08.02.2014 Behördliche "Fallstricke" nehmen kontinuierlich zu
Baudezernent Reinhold Koch referiert bei der Senioren-Union / Delegation des Carneval Vereins unterhält die gäste

Schaumburger Wochenblatt / 8.2.2014

Rinteln

(km) Bei der ersten Zusammenkunft der Senioren-Union im neuen Jahr war im großen Saal des Hotels "Stadt Kassel" bald kein Stuhl mehr frei. Über 50 Besucher konnte Vorsitzender Dieter Edler begrüßen - darunter auch eine Delegation des Arbeitskreises Denkmalschutz, Ortsbürgermeister Friedrich Wilhelm Rauch und Ehrenbürgermeister Friedrich-Wilhelm Hoppe.

Zu Gast war der städtische Baudezernent a.D. Reinhold Koch, der mit diversen Ideen und Konzepten über die städtebauliche Weiterentwicklung Rintelns aufwartete. Generell, befand Koch, gebe es bei der Innenstadtentwicklung in Rinteln "durchaus noch Potenzial". Als wünschenswert äußerte Koch zum Beispiel eine Erweiterung der Baumaßnahmen am Alten Hafen - zum Beispiel den Ausbau der Weserpromenade bis zum Doktorsee.

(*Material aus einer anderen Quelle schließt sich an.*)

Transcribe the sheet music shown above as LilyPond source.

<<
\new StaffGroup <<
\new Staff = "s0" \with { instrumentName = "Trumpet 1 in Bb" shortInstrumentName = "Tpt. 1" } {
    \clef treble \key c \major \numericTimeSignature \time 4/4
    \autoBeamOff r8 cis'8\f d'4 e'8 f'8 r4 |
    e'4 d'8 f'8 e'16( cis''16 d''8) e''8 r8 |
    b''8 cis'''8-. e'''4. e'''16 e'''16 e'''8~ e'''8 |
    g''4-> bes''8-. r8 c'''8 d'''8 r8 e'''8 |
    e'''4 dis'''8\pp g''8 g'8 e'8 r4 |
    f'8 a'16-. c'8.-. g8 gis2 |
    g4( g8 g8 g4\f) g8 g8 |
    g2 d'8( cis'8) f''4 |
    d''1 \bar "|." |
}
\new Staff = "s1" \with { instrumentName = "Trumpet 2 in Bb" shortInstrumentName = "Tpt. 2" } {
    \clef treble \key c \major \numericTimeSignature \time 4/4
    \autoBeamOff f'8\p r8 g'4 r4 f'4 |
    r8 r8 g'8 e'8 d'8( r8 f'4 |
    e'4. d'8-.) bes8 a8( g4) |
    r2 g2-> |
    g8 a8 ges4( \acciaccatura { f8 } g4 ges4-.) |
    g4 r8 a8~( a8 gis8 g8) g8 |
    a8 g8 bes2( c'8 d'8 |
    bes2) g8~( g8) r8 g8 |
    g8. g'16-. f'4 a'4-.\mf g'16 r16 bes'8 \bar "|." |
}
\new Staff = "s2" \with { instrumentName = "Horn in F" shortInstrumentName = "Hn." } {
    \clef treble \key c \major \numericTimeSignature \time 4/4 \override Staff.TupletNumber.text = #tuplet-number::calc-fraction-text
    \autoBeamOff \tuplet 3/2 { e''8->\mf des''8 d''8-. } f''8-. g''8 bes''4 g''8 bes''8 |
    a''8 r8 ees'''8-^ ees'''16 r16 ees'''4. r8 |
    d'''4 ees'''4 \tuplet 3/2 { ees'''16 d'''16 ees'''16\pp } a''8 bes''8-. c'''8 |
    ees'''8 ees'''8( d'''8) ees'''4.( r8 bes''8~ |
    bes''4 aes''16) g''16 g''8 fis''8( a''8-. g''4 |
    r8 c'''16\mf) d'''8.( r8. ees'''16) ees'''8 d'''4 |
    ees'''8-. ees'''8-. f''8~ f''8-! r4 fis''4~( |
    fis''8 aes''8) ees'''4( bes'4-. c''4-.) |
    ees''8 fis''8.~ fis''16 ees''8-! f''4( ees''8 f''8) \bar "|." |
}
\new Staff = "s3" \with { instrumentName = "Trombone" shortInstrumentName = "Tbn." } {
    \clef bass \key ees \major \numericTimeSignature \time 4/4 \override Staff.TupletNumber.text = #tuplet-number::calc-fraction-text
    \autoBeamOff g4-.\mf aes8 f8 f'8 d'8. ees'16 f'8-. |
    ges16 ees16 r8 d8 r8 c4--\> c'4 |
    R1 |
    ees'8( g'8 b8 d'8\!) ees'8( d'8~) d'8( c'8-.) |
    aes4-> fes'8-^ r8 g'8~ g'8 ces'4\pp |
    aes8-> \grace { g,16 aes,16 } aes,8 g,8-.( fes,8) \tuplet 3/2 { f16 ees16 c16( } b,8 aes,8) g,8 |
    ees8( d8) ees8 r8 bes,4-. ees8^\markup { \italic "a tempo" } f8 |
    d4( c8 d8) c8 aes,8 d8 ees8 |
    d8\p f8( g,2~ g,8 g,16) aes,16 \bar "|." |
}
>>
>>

Allerdings, so Koch, "können wir nicht nur die Innenstadt aufmöbeln". Für die Ortsteile gelten mittlerweile allerdings auch verschärfte Bedingungen: Einzelne Orte würden heute gar nicht mehr in einen Dorfentwicklungplan aufgenommen. Zudem sei ein Leerstands- und Baulückenkataster unabdingbar - was die Stadt Rinteln bereits vor geraumer Zeit angelegt habe. -

Koch, erst seit wenigen Monaten im Ruhestand, berichtete auch über seine letzten Erfahrungen im Amt - vor allem über die zunehmenden behördlichen "Fallstricke". Zum Beispiel bei der Planung der Stichstraße, die demnächst durch die Verbindung von der "Tonkuhle" und dem geplanten Kreisel an der Konrad-Adenauer-Straße für Entlastung in der Nordstadt sorgen soll.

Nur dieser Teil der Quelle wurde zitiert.